Continues the tradition of giving less food to the region --than-
Name of appetizing (
See: junk dish, chicken claw, sponge candy)
The dish was renamed "French chicken" so it still exists.
"As far as I can remember, it's called French chicken," said Christine Hess, a food stylist in New York and Florida, who grew up in Rochester.
She said the French chicken was (and remains)
The staple food thereat white-
Restaurant, diners and everything in.
"I put it in a beautiful linguine nest with a lot of parsley," she said . " So the dish looks fresh and light.
You can follow her steps, dip in the sauce with pasta or starchy foods, or use a steamed vegetable that goes with lemon (such as green beans or broccoli.

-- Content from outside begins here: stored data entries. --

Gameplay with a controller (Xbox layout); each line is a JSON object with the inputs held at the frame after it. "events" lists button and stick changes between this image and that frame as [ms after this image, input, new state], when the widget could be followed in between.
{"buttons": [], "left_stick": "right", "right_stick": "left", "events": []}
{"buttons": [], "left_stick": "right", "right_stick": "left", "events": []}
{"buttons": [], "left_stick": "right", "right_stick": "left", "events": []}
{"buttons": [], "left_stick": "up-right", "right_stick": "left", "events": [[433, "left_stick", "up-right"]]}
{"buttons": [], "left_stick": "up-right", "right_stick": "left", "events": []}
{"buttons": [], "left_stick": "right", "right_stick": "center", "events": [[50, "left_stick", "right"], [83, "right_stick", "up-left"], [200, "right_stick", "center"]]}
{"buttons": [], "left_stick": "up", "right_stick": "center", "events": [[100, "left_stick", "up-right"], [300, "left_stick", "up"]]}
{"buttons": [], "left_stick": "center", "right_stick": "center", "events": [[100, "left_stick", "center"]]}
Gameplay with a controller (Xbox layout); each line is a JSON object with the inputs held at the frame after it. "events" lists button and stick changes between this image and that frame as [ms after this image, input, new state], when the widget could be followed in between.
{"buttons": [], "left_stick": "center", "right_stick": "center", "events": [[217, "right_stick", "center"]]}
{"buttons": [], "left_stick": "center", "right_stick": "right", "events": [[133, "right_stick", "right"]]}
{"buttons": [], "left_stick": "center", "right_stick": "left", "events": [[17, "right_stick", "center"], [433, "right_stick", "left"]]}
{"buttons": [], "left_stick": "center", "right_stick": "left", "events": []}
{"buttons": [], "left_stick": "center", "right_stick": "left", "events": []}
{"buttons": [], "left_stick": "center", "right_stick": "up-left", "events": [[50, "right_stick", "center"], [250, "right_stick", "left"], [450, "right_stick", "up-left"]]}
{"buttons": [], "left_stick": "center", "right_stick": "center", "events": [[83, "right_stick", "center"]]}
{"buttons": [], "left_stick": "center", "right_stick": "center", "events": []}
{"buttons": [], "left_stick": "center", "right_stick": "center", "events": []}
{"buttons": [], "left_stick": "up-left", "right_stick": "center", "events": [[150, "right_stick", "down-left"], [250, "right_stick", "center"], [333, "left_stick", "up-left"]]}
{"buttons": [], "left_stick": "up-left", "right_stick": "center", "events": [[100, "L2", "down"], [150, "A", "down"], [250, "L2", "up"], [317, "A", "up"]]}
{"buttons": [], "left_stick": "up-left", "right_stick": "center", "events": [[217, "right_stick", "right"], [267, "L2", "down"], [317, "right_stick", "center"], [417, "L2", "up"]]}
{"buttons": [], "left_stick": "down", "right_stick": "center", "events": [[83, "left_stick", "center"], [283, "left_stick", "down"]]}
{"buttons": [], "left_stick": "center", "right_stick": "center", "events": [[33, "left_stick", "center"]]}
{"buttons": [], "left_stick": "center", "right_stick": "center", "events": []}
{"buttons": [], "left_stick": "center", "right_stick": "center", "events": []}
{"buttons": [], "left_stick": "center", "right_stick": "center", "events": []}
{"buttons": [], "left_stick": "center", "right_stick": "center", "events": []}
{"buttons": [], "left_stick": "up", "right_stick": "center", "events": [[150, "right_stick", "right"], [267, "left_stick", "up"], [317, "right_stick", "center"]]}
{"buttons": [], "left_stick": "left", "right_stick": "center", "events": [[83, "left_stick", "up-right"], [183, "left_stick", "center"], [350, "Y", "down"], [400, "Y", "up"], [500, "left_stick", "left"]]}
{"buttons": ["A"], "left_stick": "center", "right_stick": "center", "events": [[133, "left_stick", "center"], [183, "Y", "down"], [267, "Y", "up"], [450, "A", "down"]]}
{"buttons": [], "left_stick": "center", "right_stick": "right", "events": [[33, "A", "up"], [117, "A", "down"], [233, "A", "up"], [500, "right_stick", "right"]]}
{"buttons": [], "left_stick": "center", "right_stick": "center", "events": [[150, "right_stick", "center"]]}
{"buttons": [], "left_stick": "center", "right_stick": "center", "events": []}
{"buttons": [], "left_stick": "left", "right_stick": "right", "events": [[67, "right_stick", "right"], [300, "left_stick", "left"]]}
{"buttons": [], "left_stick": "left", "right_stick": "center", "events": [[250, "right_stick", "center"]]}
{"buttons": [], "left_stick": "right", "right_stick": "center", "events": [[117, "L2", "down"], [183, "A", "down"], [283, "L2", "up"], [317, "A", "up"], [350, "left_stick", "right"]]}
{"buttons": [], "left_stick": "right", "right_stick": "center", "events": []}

The thin slices you need are made from the whole breast by horizontal slices and beat them to square if neededinch thickness.
Most supermarkets have pre-prepared meat chops that any butcher will make for you.
Vegetarians can be replaced with cauliflower slices or favorite vegetable pies.
If you like the extra zipper and heating, you can add a little grated Parmesan and a little red --
Like in Rochester, there are pepper slices and a little parsley on the egg skin.
Or you can expand further. Ms.
Hess's sister Jennifer McKee has been a waiter at Rochester for 25 years. Ms.
McKee said that she has seen a variety of "French": hadoc French, lobster french, artiste French, and recently seen shrimp and so on --and-French broccoli
"I think there's French for 80% weddings, parties and the like," she said . ".
"If you don't know how to make French chicken, you can't cook in Rochester.
"Recipe: Chicken Platter, you want a dry white wine that is equally shiny.
This may be the same white color you use to season, the taste is not very confident, the sour taste is not very lively, it will be refreshing.
You can start by thinking about a range of Italian whites, such as good Soave or vermentino from Liguria.
You can easily choose grunner veltliner from Austria, which is usually the preferred wine for schnitzel.
From France, you can taste lovesickness in the Loire Valley, charblis or Allego.
Assyrtiko of Santorini is both unconventional and delicious, fried chicken is better than champagne, why not try this dish?
If you want to be red, it may include garden-, Barbella and borolay.